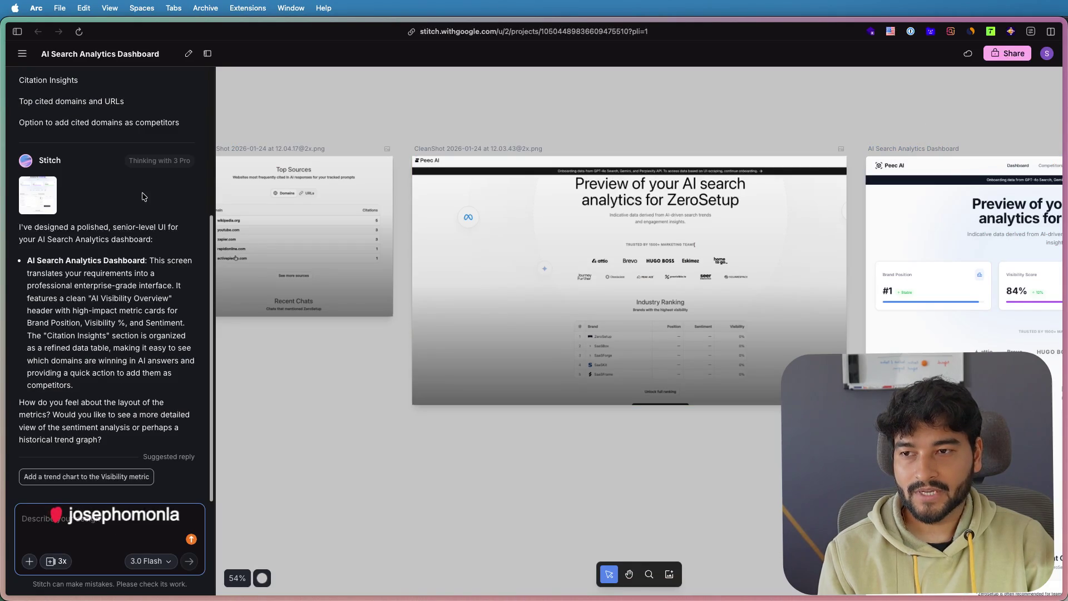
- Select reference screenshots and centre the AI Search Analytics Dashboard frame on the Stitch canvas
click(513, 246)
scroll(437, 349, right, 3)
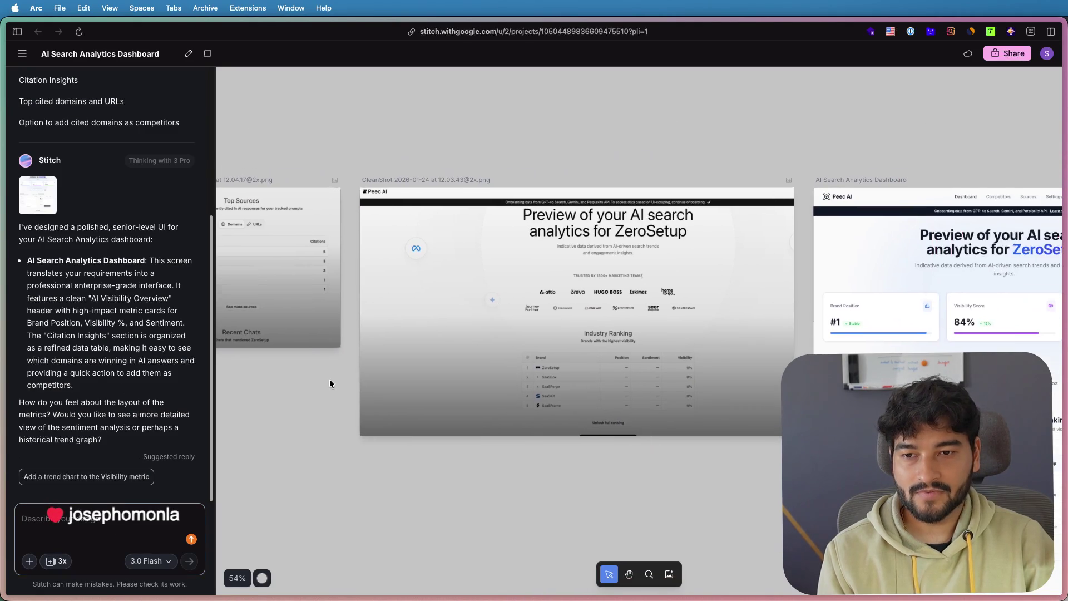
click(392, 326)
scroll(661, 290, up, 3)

------------

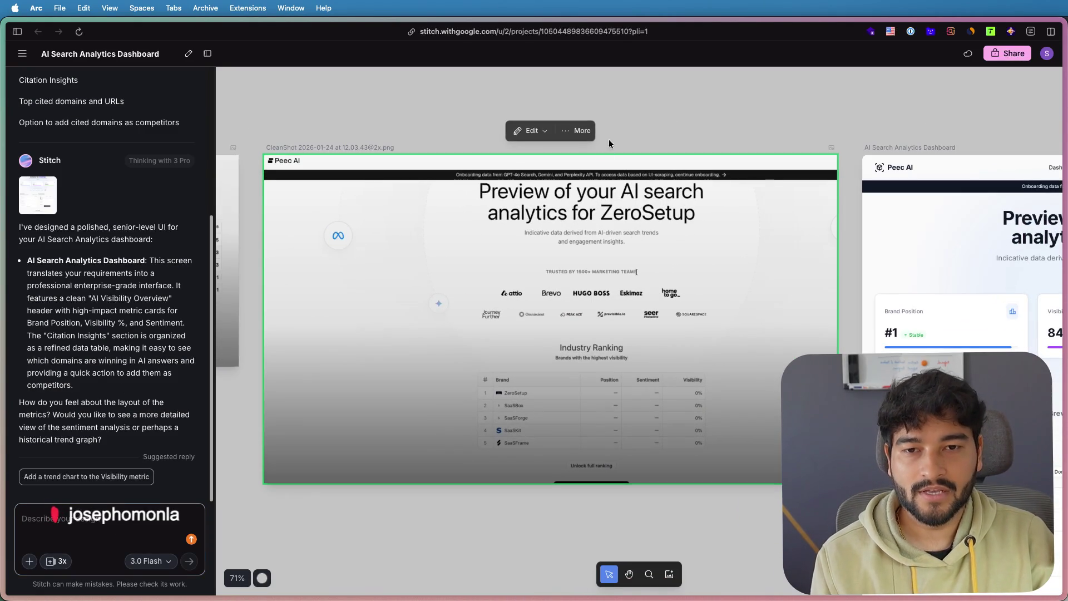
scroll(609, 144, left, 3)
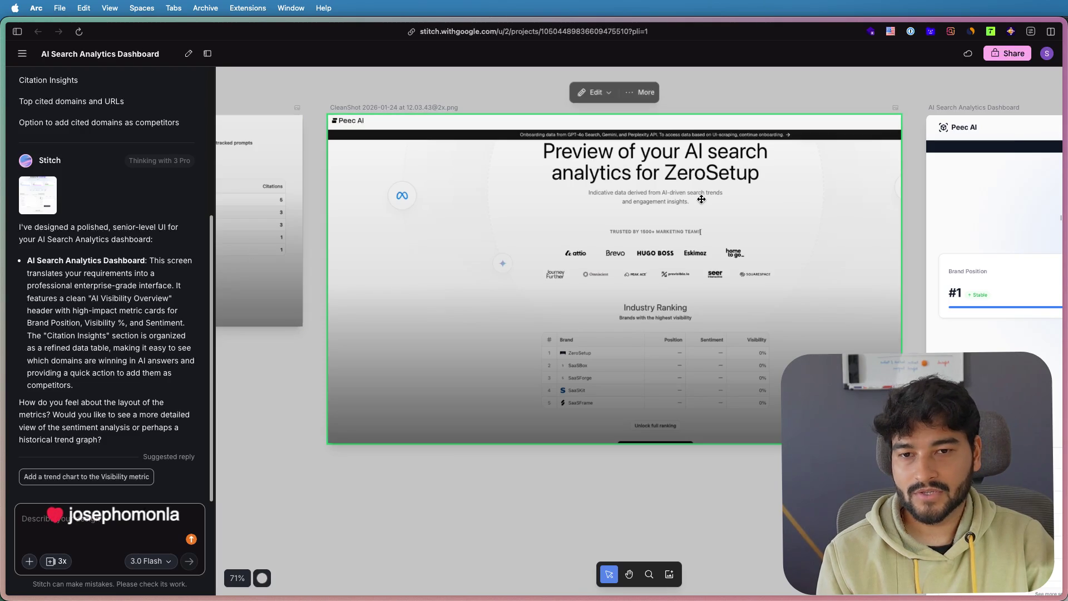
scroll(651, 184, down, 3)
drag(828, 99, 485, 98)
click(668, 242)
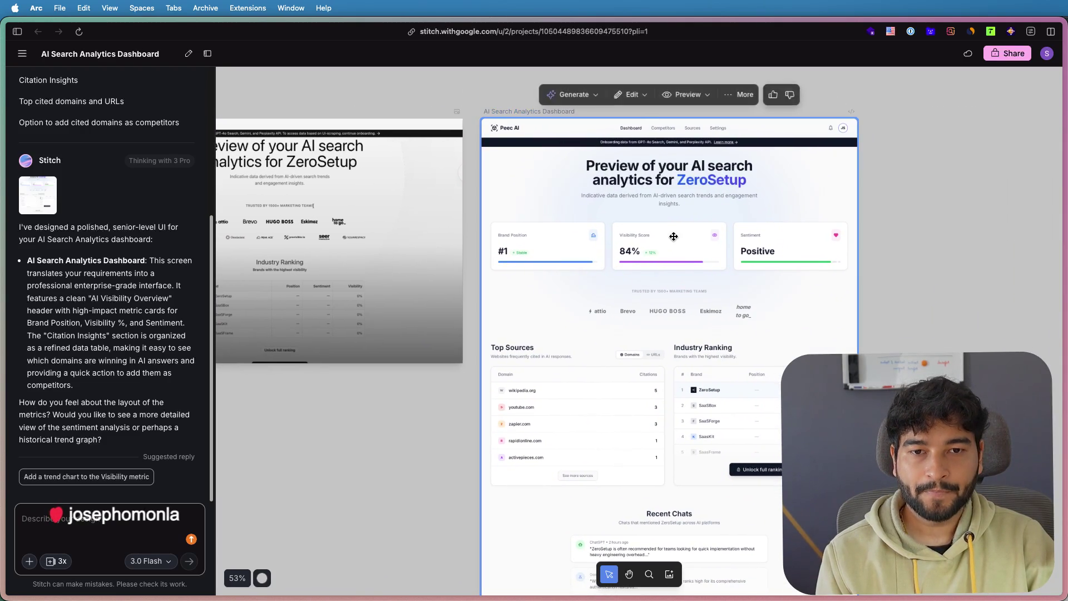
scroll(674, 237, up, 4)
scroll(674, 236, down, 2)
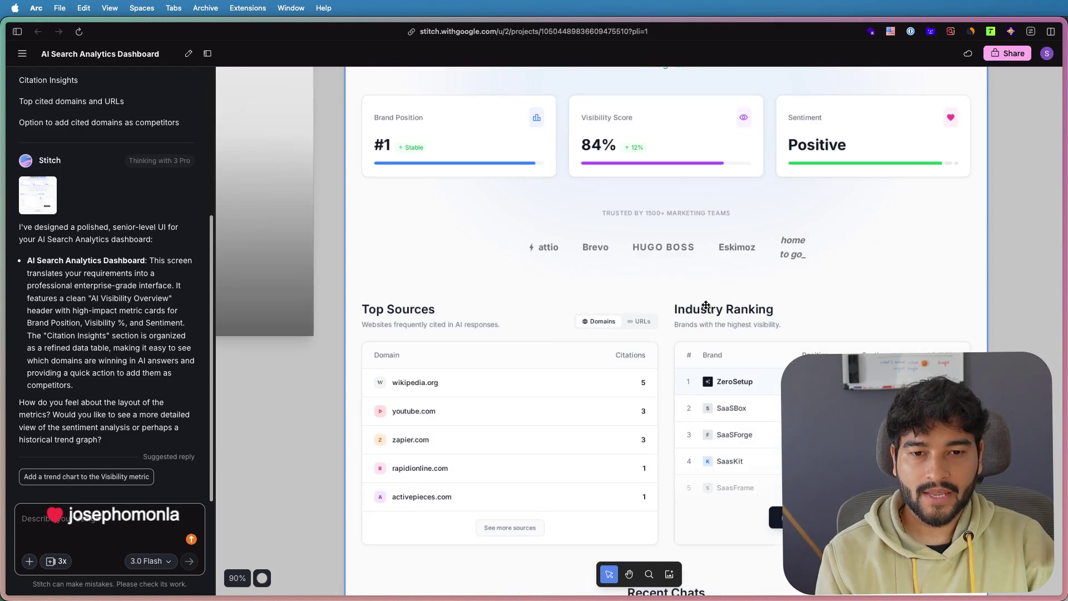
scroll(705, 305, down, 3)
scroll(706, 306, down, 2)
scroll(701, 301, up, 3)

------------

Every line in the data above that includes the word "scroll" should be copied.

scroll(437, 349, right, 3)
scroll(661, 290, up, 3)
scroll(609, 144, left, 3)
scroll(651, 184, down, 3)
scroll(674, 237, up, 4)
scroll(674, 236, down, 2)
scroll(705, 305, down, 3)
scroll(706, 306, down, 2)
scroll(701, 301, up, 3)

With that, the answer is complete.